Le commis s’étonna d’abord, observant l’homme avec une curiosité inquiète. Soudain celui-ci traversa la rue et d’un pas délibéré entra dans le magasin.

Bernard ne put retenir un frémissement et se leva, très pâle, car rien ne lui était si pénible que d’avoir affaire avec un ennemi. Mais son malaise devint encore plus aigu lorsque, dévisageant l’intrus, il reconnut Mosheim, le commis-voyageur.

— Vous ne me remettez pas, dit celui-ci d’un ton doucereux et avec son affreux accent tudesque. Ce n’est pas étonnant. Hein, je suis drôle dans cette vilaine capote ?

Bernard ne répondit pas et froidement :

— Que désirez-vous, Monsieur ?

— Je ne voulais pas la mettre, continua le teuton sans paraître avoir entendu, mais la commandantur, elle m’a obligé. C’est ridicule…

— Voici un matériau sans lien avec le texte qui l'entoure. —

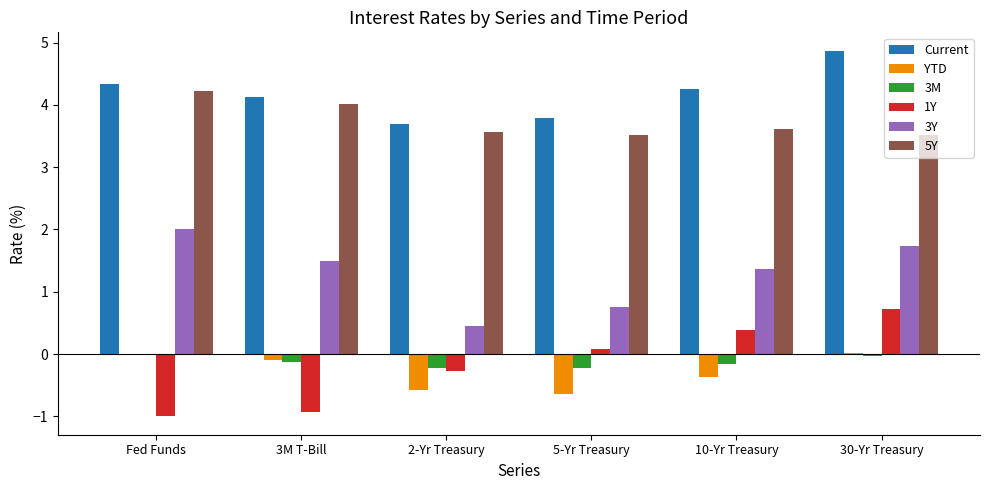

Which series has the widest spread of values?

1Y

En effet, sous l’uniforme trop large, sale et mouillé, ce « landsturm » à grandes lunettes rondes était assez grotesque, répugnant même avec ses fortes moustaches et sa barbe encore poissées de sauce suspecte.

— Que désirez-vous ? répéta le jeune homme en retenant un haut le cœur.

— Bé, rien du tout ou du moins pas de marchandises. Je suis entré en passant pour une fois prendre des nouvelles de mossieu Prosper.